= Supplied data =
——————

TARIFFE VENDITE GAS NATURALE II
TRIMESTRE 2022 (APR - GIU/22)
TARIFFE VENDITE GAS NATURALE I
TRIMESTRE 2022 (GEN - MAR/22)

——————

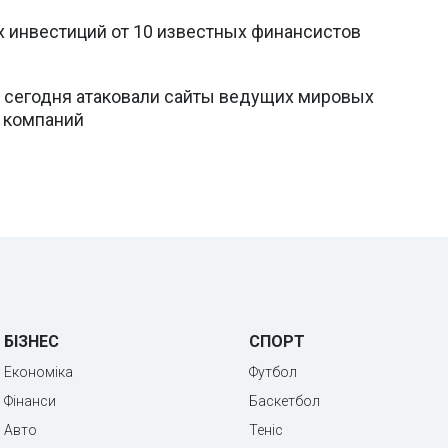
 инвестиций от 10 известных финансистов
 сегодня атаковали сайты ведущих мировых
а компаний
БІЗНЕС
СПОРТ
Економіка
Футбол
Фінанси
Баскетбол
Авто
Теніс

——————

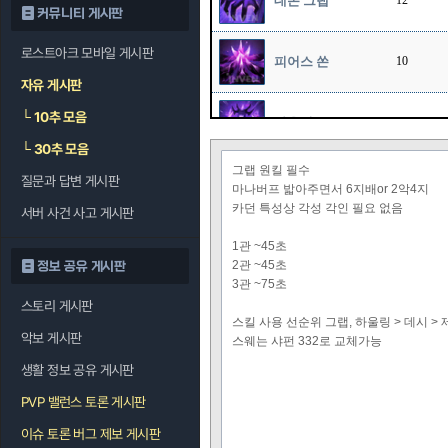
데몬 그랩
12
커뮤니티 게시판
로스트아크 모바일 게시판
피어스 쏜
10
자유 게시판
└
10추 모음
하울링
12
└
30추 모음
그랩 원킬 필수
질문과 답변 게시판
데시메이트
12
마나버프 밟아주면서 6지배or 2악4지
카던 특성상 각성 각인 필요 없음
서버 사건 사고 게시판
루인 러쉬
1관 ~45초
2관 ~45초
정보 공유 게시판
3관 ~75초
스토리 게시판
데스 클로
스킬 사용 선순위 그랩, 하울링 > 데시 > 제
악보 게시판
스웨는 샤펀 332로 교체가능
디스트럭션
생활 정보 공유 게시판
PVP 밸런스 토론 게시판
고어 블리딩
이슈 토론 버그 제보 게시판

——————

= Activity =
Which lines in the records contain the string "NATURALE" with matching case? Report each of those lines in full.

= Your solution =
TARIFFE VENDITE GAS NATURALE II
TARIFFE VENDITE GAS NATURALE I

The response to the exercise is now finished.